Check each line below for "input" and say how many have it, with no other words.
### Data supplied
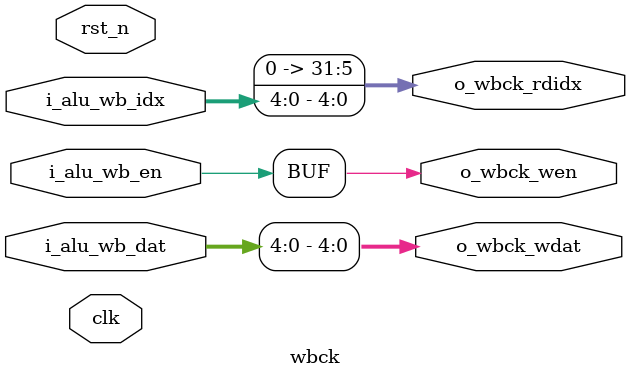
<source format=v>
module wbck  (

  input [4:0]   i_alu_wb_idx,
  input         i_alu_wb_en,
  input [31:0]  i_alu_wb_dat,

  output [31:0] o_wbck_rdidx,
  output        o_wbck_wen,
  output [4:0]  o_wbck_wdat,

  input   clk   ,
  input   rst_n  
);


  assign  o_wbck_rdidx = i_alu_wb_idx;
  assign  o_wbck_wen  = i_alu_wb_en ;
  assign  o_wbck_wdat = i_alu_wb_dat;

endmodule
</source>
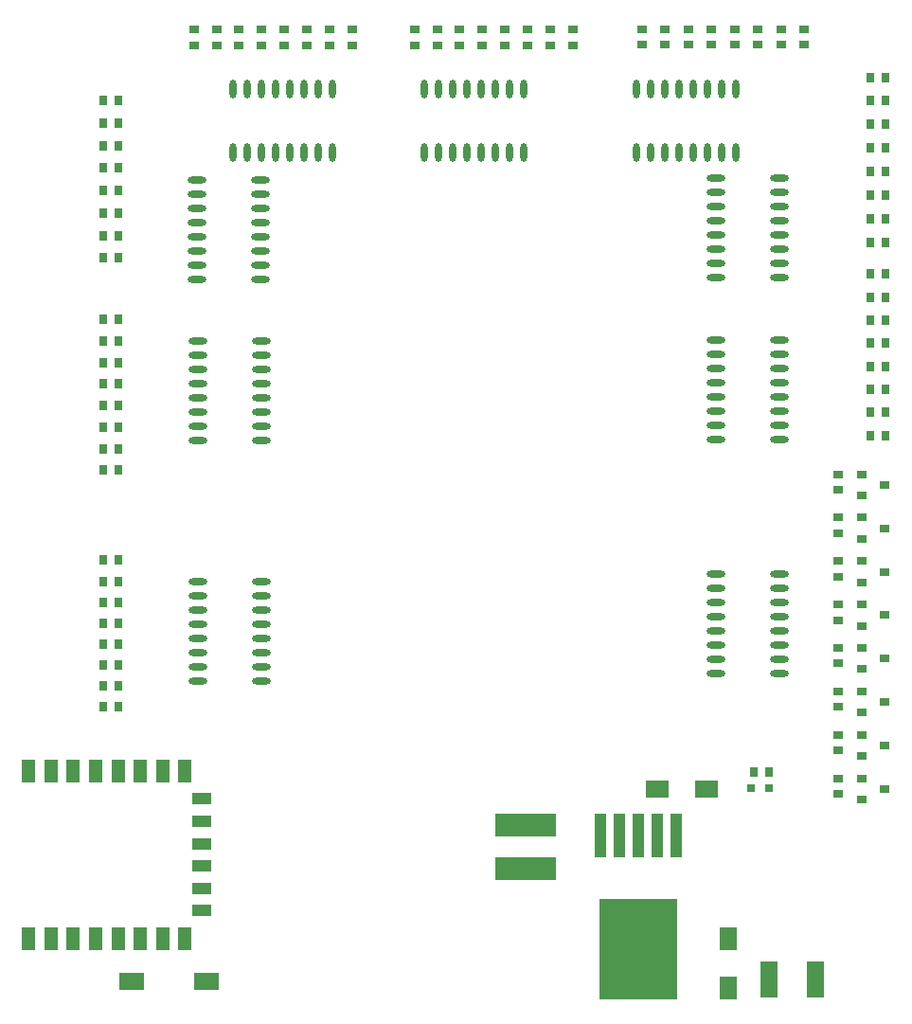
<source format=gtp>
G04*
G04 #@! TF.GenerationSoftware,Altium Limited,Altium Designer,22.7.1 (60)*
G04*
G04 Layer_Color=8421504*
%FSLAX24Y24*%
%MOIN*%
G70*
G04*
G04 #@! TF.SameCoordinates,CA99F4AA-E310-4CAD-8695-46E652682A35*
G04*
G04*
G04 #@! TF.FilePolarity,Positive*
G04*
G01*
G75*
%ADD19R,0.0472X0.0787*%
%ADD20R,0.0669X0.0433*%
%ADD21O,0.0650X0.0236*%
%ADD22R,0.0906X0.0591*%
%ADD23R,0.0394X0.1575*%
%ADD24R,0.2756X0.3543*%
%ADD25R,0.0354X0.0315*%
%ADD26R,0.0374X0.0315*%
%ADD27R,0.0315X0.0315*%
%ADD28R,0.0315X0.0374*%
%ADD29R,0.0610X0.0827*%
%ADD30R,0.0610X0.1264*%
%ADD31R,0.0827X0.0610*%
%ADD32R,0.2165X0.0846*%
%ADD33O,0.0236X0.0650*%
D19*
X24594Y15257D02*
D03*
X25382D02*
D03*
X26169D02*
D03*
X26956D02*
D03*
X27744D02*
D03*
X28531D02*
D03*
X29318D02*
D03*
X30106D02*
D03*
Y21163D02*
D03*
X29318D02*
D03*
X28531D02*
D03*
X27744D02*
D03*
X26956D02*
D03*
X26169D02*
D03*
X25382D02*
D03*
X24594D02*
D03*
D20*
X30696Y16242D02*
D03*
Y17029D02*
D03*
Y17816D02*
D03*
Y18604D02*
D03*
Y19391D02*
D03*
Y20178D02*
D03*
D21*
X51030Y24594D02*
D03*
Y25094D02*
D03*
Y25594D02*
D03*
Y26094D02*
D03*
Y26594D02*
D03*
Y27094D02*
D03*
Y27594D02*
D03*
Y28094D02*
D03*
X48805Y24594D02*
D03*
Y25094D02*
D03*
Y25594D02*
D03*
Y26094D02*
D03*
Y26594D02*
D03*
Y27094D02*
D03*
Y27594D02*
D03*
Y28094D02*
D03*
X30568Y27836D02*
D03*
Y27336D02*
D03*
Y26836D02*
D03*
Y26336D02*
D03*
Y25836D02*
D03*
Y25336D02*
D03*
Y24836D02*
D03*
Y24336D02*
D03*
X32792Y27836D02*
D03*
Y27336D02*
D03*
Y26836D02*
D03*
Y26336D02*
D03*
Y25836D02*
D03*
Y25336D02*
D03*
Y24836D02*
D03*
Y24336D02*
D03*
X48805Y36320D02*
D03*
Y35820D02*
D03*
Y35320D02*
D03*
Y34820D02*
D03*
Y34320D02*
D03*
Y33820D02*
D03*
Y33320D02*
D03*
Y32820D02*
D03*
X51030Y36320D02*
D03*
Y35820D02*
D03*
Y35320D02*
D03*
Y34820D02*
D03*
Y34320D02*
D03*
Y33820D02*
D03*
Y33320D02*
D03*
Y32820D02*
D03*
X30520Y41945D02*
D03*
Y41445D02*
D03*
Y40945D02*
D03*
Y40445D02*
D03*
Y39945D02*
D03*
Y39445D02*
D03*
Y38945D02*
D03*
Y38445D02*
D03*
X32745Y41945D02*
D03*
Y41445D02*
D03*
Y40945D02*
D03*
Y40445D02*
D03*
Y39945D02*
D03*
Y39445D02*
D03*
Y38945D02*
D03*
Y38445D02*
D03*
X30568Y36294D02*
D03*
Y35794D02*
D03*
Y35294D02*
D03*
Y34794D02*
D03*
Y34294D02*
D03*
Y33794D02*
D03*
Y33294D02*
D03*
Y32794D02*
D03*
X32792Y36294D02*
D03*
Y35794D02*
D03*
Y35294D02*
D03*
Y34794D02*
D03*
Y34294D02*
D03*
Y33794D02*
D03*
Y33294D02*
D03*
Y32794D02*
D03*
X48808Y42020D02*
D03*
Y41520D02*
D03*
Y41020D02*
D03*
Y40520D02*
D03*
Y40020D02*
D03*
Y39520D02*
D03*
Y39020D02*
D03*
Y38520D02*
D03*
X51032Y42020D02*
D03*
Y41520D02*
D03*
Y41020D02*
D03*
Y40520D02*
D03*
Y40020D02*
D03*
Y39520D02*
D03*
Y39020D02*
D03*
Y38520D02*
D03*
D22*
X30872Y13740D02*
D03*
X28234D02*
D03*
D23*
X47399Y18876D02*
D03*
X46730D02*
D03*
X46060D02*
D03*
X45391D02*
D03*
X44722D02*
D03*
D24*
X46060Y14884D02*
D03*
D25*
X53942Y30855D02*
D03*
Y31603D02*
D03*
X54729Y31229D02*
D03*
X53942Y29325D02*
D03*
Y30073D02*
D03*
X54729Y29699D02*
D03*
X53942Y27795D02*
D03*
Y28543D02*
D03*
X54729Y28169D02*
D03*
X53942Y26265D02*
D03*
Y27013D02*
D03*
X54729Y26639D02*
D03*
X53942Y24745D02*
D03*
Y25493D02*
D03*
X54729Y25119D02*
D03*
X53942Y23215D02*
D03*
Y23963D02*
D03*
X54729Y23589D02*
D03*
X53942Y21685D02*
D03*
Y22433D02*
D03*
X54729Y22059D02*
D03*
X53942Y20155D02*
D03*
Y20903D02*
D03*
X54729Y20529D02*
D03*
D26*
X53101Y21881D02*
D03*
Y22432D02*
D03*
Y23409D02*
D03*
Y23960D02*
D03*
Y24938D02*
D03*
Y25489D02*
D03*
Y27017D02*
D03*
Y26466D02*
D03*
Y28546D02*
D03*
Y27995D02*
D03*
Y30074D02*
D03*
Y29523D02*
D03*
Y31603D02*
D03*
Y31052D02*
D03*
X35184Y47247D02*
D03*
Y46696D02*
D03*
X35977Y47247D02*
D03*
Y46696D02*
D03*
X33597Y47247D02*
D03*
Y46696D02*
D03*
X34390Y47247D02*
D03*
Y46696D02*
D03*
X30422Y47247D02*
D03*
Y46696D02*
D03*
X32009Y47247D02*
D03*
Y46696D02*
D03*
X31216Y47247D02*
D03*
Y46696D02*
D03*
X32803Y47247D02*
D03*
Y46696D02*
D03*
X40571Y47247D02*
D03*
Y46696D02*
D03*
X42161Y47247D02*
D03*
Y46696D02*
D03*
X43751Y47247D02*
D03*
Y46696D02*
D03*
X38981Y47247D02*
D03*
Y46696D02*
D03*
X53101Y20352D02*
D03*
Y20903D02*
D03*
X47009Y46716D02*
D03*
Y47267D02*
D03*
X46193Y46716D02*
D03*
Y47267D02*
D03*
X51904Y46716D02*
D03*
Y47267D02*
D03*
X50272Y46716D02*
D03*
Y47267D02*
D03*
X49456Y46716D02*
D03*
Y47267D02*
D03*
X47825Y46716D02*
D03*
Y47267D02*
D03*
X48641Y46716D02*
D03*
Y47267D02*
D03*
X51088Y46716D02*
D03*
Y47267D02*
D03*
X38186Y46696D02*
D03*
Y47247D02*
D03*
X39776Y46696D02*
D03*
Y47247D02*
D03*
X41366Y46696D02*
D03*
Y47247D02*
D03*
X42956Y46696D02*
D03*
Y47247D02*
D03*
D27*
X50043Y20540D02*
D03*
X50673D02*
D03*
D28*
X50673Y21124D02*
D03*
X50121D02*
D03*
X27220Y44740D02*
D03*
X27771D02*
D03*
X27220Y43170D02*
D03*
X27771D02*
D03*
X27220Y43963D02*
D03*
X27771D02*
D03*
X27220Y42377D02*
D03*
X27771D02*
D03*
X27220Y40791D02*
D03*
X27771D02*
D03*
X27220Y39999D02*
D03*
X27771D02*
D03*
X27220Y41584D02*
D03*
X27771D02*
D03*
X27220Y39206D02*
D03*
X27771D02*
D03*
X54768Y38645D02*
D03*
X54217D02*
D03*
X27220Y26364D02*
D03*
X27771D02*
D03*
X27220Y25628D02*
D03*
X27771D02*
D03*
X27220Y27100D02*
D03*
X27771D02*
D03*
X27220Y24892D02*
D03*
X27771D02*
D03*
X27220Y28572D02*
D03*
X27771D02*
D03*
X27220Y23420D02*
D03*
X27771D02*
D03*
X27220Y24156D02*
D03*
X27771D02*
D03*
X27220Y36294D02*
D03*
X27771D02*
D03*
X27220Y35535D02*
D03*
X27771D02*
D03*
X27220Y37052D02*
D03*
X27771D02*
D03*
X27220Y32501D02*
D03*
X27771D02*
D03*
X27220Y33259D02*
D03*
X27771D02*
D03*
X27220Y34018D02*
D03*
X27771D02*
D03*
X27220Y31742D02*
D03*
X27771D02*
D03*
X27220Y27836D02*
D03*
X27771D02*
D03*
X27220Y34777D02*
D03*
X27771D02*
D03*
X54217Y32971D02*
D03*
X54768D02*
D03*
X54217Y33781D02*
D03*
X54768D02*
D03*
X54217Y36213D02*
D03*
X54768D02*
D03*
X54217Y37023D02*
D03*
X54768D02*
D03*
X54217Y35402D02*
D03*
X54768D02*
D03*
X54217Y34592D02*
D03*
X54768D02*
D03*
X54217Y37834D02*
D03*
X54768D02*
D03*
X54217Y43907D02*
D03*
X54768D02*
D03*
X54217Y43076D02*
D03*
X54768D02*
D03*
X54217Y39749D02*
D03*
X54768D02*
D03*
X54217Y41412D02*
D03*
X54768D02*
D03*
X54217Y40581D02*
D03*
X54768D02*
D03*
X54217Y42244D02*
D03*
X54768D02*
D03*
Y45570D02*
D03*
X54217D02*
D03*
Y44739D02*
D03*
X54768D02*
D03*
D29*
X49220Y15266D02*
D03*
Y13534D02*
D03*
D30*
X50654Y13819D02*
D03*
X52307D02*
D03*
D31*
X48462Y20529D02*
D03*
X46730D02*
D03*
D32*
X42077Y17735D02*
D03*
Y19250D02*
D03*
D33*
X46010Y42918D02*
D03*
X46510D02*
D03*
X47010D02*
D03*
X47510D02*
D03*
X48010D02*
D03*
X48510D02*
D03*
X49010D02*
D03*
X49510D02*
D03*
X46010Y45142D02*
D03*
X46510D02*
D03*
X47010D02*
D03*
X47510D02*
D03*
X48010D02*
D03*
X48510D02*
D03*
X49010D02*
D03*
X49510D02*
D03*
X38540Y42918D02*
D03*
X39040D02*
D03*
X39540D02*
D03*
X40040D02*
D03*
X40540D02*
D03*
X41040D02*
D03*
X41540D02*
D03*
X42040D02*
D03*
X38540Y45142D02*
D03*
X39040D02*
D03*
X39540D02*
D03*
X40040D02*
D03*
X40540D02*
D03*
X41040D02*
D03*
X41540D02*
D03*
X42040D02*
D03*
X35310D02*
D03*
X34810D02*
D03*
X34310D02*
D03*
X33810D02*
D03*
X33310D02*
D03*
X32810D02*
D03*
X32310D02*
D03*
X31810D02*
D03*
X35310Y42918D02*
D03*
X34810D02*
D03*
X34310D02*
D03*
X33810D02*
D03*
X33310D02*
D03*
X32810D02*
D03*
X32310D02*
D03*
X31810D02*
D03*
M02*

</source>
######
» Response to the exercise
5